Level-Funded Group Insurance
Level funded health insurance plans have been around a while. Yet, as we meet with our clients, we have found that many companies and employees are not aware they exist, and they certainly do not know how they work. We created this page to help you better understand these plans that are giving our clients great health solutions to offer their employees, while also boosting their bottom line.
Traditional Vs. Level Funded Plan Coverage
Before we get started, let’s take a look at a recent case we wrote for our client. As you will notice, the benefit coverages of the level-funded plans work the same as traditional group insurance, utilizing similar carrier networks as your current provider.
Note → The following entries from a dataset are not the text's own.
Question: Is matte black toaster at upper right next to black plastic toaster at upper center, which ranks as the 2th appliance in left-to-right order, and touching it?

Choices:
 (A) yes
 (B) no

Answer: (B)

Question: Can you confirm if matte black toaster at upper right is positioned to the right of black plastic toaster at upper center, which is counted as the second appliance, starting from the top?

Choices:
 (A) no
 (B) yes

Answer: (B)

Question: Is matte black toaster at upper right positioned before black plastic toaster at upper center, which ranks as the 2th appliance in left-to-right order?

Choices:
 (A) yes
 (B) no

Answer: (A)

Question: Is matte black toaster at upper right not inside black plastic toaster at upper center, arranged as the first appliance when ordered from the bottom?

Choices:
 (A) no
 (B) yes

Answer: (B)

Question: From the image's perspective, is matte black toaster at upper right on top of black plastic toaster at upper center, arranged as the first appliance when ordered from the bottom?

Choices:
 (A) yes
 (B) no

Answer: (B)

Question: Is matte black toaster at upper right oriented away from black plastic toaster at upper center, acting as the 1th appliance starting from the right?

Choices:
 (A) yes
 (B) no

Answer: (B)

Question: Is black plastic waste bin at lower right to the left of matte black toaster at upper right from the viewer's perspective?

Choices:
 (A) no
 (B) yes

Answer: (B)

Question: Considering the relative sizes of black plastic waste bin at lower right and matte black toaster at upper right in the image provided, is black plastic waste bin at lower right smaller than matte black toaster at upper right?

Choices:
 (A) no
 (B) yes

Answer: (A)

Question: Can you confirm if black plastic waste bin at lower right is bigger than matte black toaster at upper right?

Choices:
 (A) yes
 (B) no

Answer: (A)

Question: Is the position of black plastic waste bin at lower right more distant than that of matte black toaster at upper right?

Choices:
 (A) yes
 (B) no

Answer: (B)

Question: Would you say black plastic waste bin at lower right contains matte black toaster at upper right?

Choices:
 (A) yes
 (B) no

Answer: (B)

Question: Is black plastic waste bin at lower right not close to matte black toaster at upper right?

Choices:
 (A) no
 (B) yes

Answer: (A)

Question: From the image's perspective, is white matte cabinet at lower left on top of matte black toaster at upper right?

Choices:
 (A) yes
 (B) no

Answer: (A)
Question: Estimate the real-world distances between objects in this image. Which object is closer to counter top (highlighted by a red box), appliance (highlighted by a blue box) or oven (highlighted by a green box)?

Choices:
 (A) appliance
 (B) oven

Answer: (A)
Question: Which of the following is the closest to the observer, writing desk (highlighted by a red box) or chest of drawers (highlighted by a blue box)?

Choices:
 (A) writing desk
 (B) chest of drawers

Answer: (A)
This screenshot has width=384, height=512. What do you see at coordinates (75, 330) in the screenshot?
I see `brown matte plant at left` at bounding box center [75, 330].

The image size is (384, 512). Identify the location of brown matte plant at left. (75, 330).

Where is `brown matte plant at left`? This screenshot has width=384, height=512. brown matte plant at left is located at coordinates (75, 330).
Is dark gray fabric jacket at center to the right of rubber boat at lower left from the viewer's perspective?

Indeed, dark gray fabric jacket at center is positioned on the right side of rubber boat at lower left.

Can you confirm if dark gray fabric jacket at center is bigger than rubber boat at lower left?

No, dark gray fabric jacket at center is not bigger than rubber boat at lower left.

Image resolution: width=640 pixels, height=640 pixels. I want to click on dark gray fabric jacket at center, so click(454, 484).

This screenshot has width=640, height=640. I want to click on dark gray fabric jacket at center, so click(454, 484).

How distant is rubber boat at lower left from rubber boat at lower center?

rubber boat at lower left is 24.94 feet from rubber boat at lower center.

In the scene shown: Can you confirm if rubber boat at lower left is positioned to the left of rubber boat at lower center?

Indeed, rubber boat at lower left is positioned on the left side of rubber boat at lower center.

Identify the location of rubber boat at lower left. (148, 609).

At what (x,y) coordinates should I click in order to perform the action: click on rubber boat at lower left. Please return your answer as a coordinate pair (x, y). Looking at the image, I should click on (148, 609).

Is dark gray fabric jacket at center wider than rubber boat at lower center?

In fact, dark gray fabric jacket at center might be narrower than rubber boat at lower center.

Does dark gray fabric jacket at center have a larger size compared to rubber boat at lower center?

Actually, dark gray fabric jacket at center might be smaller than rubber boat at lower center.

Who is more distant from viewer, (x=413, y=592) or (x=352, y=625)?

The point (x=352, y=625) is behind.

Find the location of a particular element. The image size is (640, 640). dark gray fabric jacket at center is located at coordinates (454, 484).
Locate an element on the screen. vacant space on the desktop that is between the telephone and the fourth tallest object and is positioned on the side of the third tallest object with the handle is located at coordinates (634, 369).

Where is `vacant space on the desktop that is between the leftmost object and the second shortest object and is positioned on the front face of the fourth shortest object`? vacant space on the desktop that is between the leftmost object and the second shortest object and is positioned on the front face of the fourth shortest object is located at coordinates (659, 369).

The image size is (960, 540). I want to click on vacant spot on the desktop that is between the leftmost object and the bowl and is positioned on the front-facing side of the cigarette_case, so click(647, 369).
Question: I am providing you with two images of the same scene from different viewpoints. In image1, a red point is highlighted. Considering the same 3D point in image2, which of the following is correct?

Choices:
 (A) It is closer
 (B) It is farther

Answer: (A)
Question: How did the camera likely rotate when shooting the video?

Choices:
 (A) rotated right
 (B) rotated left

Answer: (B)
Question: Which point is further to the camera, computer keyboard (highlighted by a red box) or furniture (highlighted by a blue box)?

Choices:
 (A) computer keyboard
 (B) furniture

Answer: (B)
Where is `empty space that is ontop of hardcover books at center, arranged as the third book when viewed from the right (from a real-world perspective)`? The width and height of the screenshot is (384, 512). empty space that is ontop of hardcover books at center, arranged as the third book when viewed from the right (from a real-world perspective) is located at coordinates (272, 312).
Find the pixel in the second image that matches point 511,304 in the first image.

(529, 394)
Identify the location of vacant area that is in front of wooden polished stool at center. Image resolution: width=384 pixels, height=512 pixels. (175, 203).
As you will learn, our plans are structured allowing for additional savings in monthly premiums, as well as the opportunity to earn a significant portion of the annual premium back at the end of the year based on your group claims.
Traditional Health Insurance
Traditional insurance is structured so that the insurance companies are protected from loss and also maximize profits. When you pay premiums, 100% goes to the plan and regardless of the claims that year, the company retains all of the premium. These plans allow everyone to participate in a larger pool to keep claims and costs lower, but it seems every year the premiums are going up.
Level-Funded / Hybrid Self-Funded Plans
Level funded plans are divided into three categories with roughly 1/3 of the monthly premium making up each category. The first is administrative costs. This pool of money is paid to the third-party provider who administers the plan. They ensure the plan operates smoothly by handling all policy communication and making sure claims are paid in a timely manner. The CSL (Stop-Loss Coverage) is an insurance policy that insures the plan against catastrophic loss. This coverage kicks in if the plan meets the per claim or total cap allowable for the plan year. This allows the plan to function much like traditional coverage and minimizes the risk of the business owner. The third pool of money is the claim fund. These funds are used to pay claims for the plan as they are incurred by the participants. There is a per claim cap as well as a plan cap. Based on the claims of the group, if you have money left in this fund at the end of the year, the group receives the unused premium back!